TASK INSTRUCTIONS => All of the data that follows should be given again exactly, without its images.

DATA BLOCK =>
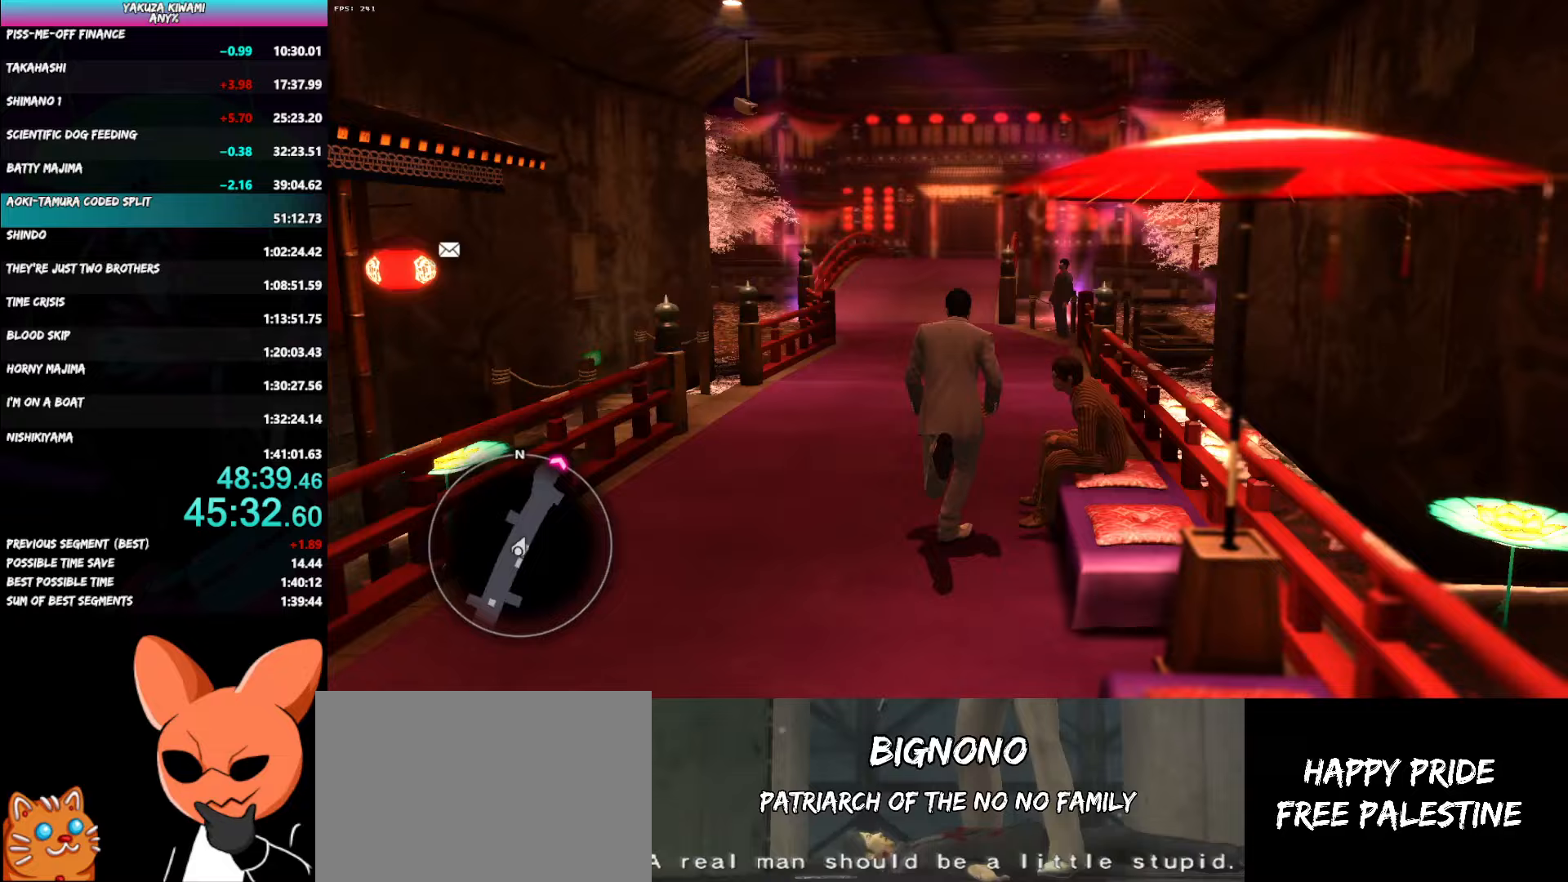
{"buttons": [], "left_stick": "up", "right_stick": "center", "events": [[150, "right_stick", "center"], [183, "A", "up"]]}
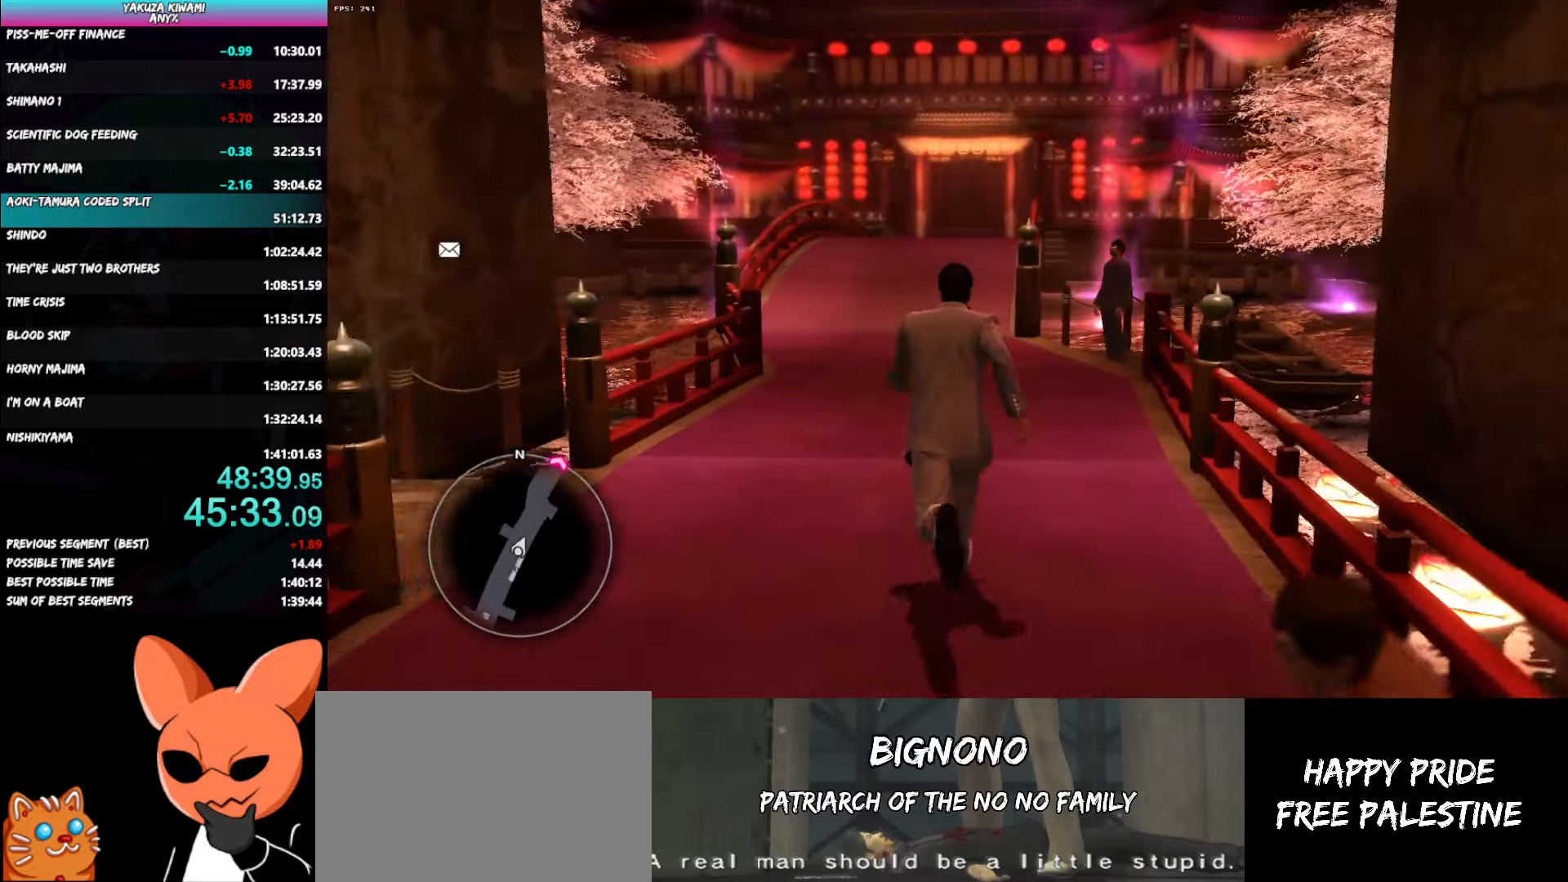
{"buttons": [], "left_stick": "up", "right_stick": "center", "events": []}
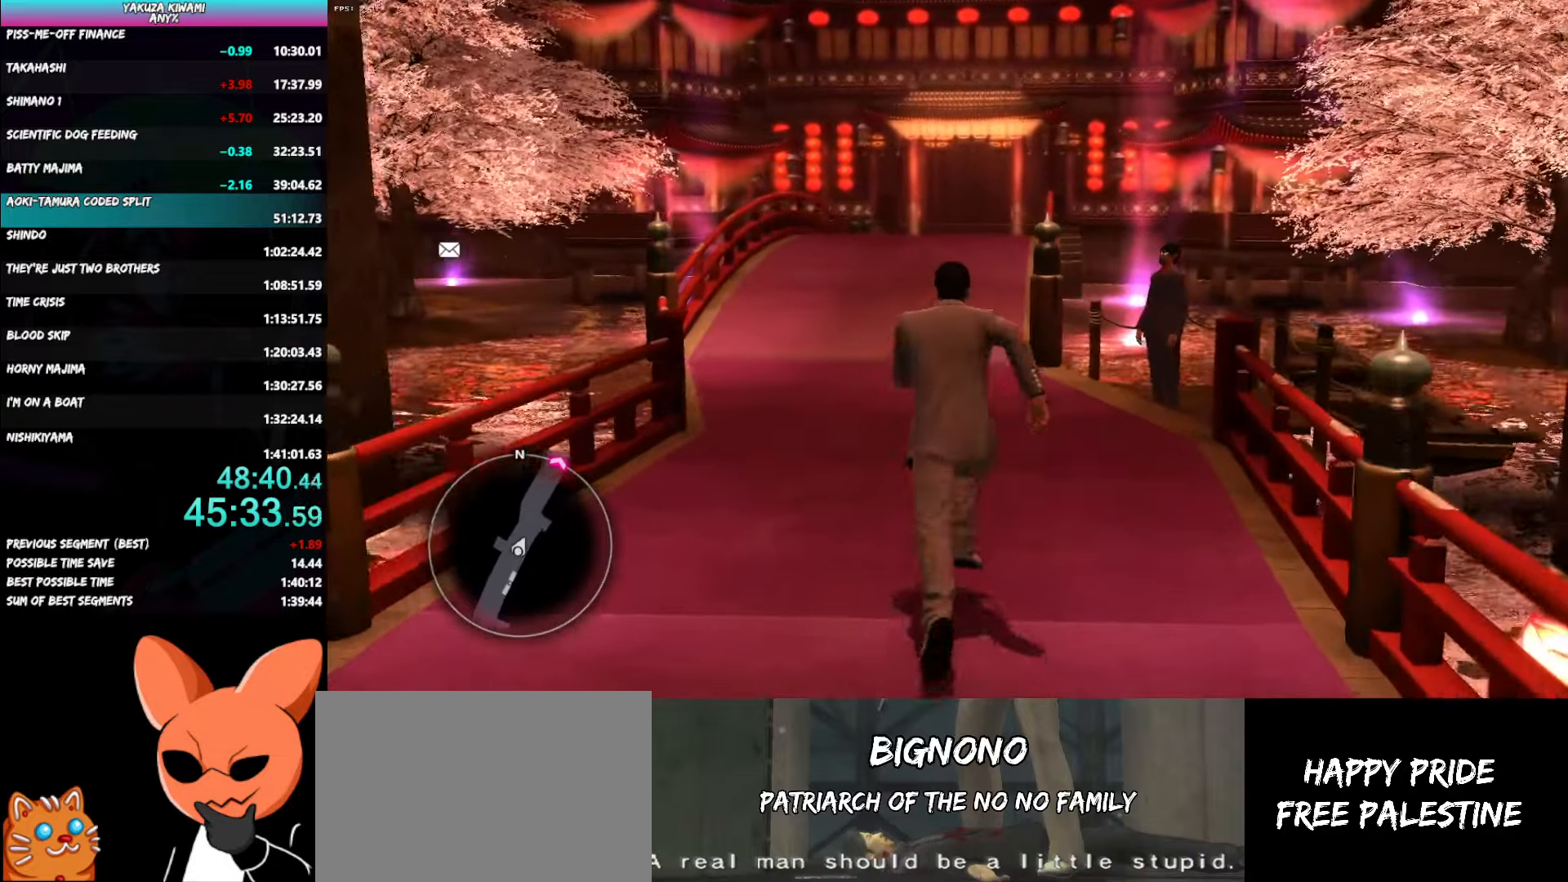
{"buttons": ["A"], "left_stick": "up", "right_stick": "center", "events": [[117, "A", "down"]]}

OUTPUT OF THE TASK =>
{"buttons": [], "left_stick": "up", "right_stick": "center", "events": [[150, "right_stick", "center"], [183, "A", "up"]]}
{"buttons": [], "left_stick": "up", "right_stick": "center", "events": []}
{"buttons": ["A"], "left_stick": "up", "right_stick": "center", "events": [[117, "A", "down"]]}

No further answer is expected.